Le Parti vert veut se faire connaître et voir au Québec

Le recrutement de Georges Laraque n'est que le premier jalon d'une entreprise de visibilité du Parti vert du Canada au Québec. Une tournée dans la province et des conférences de députés verts européens sont aussi au menu d'ici la fin du printemps.

En entrevue avec Le Devoir, le nouveau chef adjoint du Parti vert du Canada, l'ancien journaliste Jacques Rivard, affirme que tout est à faire pour sa formation dans la province. «Au Québec, on fait 3,5 % dans les intentions de vote, alors qu'on frôle les 10 % dans les autres provinces. Il faut davantage montrer notre parti et afficher ce qu'on a à offrir», dit-il.

M. Rivard reconnaît à demi-mot que l'embauche de l'ancien joueur de hockey Georges Laraque en tant que conseiller est avant tout un coup de marketing. «Il attire l'attention; c'est quelqu'un de populaire et ce n'est pas mauvais, dit-il. Mais c'est aussi un gars engagé dans plusieurs causes intéressantes et qui veut aider son pays à devenir plus vert.»

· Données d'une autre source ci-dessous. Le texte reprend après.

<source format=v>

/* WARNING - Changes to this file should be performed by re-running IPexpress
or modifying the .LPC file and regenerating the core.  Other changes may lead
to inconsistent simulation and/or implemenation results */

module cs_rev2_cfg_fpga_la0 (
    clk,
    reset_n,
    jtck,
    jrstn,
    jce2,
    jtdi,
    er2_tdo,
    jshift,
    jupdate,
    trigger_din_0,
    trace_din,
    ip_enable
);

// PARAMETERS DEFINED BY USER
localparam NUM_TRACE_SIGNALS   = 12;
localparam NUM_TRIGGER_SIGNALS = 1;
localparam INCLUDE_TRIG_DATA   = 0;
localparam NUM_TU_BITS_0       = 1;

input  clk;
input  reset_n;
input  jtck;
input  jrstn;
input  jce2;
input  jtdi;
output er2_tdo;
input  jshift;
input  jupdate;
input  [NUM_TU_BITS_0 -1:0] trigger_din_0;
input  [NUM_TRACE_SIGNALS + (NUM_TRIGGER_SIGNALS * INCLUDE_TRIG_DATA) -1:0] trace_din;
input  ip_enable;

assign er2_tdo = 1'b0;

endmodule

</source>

Georges Laraque fera d'ailleurs partie de la tournée du Québec prévue ce printemps par Jacques Rivard. Le chef adjoint du Parti vert du Canada entend se rendre dans toutes les régions pour faire connaître son parti et commencer à structurer les circonscriptions en vue de la prochaine bataille électorale. «Présentement, les circonscriptions sont laissées à elles-mêmes. C'est un peu "peace and love" comme mentalité. Ça doit changer», dit-il.

L'une des premières étapes sera d'ailleurs d'améliorer les communications en français. Par exemple, le communiqué de presse envoyé aux journalistes lundi pour officialiser l'embauche de Georges Laraque était uniquement en anglais, même si toutes les personnes citées sont francophones et viennent du Québec. «C'est inacceptable. Il faut que le français et l'anglais sortent en même temps. C'était clairement une erreur», dit Jacques Rivard.

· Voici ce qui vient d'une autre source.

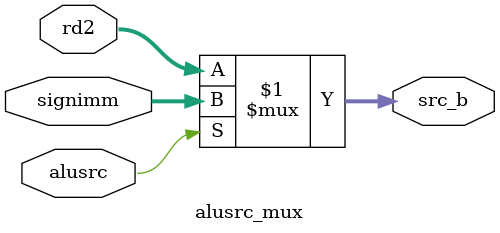
<source format=v>

module alusrc_mux(rd2,signimm,alusrc,src_b);
input alusrc;
input[31:0]rd2,signimm;
output [31:0]src_b;

assign src_b=(alusrc) ? signimm : rd2;
endmodule


</source>
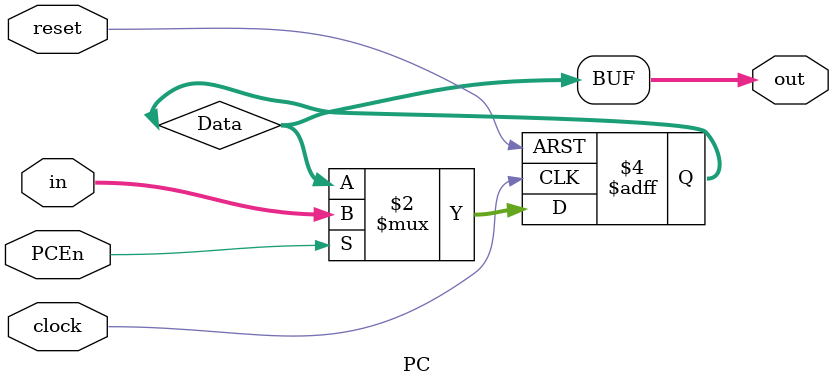
<source format=v>
module PC(
  input clock,
  input reset,
  input PCEn,
  input [7:0] in, 
  output [7:0] out
);
  
  reg [7:0] Data;
  
  always@(posedge clock, posedge reset) begin
    
    if(reset)
      Data <= 8'b0;
    else if(PCEn)
      Data <= in;
  end
  assign out = Data;
endmodule  
    

</source>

Le Parti vert du Canada souhaite aussi inviter plusieurs conférenciers européens à parler de l'importance des verts dans le monde. «Il y a 168 députés verts sur la planète, répartis dans 15 pays. Partout où des verts ont été élus, le pays a respecté le protocole de Kyoto. Il y a une crédibilité chez les verts qu'il faut enseigner ici. On veut montrer que c'est possible d'avoir des verts au Parlement», dit-il.

La première conférence a d'ailleurs lieu demain soir à l'Université McGill, à Montréal, alors que Baerbel Hoehn, ancienne ministre de l'Environnement, de l'Agriculture et de la Consommation pour les verts en Allemagne, prendra la parole.